Even if the email I send out is going to have CSS scattered inline, for building the templates I’d much rather be able to focus on writing the structure of the document and leave worrying about my CSS for another time, and another file. That wouldn’t get me around the nastiness of having to use tables for anything but the simplest of layouts, but it still feels right to keep the separation for as long as possible.

I had a quick look for a tool that would take a stylesheet and an HTML document, and embed the rules online, but didn’t find one. So I turned to ruby. In theory it should be very easy to build something like this, because of hpricot’s support for CSS selectors. If we had the CSS stored in a hash all it would take would be something like:

require 'hpricot'
doc = Hpricot(open('my_page.html')
 
css_as_hash.each do |selector, rule|
  (doc/selector).set('style', rule)
end
 
puts doc

Obviously that wouldn’t play nicely if there were already any styles inline, but for the purposes of this project I assumed there wouldn’t be.

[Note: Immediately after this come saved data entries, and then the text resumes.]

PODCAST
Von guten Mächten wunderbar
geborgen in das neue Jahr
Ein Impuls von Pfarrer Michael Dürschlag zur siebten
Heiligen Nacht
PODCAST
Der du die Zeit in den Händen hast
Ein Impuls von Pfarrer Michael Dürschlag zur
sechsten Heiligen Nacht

I had a quick look at the cssparser rubygem but found that the sample code threw ‘method not found’ errors so I decided to quickly roll my own class that would take a path to a CSS file, and convert it to a hash. All it took was a few minutes’ work and the result was:

# This class takes a CSS file and provides a method to
# parse it into a hash. Usage is:
# 
# parser = SimpleCSSParser.new('/path/to/myfile.css')
# hash_of_rules = parser.to_hash
#
# For more advanced CSS handling check out the cssparser gem
# http://code.dunae.ca/css_parser/
class SimpleCSSParser
 
  # Receive and open the CSS file, storing its contents
  def initialize(path_to_file)
    @css = open(path_to_file).read
  end
 
  # Convert the CSS into a hash, where the keys are the selectors
  # and the values are the rules
  def to_hash
    @to_hash ||= separate_rules.inject({}) do |collection, rule|
      identifiers, rule = prepare_selectors_and_rule(rule)
      identifiers.each do |identifier|
        collection[identifier] ||= ''
        collection[identifier] += rule
      end
      collection
    end
  end
 
  private
    def separate_rules
      @css.split('}')
    end
 
    # Strip comments and extraneous white space from our CSS rules
    def clean_up_rule(css_rule)
      css_rule = css_rule.gsub(/\/\*.+?\*\//, '')
      css_rule.gsub(/\n|\s{2,}/, '')
    end
 
    # Break apart our selector(s) and rule. We return an array
    # of selectors to allow for situations where multiple selectors
    # are specified (comma separated) for a single rule
    def prepare_selectors_and_rule(rule)
      parts = rule.split('{')
      selectors = parts[0].split(',').map(&:strip)
      return selectors, clean_up_rule(parts[1])
    end
end

With that in place, I can now call:

require 'hpricot'
 
doc = Hpricot(open('my_file.html'))
parser = SimpleCSSParser.new('my_file.css')
 
parser.to_hash.each do |selector, rule|
  (doc/selector).set('style', rule)
end
 
puts doc

and have the result I wanted all along. It’s rather brittle because of the way it splits the rules up, and it won’t pull in @include’d files, handle multiple CSS files, or do anything to honour the proper inheritance rules, but for my purposes that’s okay. I bundled it all up in a file that can be called from the command line. You can find that in this pastie.

A nice (and really quite simple) addition would be to take Campaign Monitor’s Guide to CSS Support in Email, parse it and spit out warnings about which email clients will have issues with which CSS rules. If I get round to implementing that I’ll blog about it here. If you get there before me, do post a comment and let me know.

UPDATE (5th Dec ‘07: I’ve posted a follow-up looking at some other Ruby CSS parsers.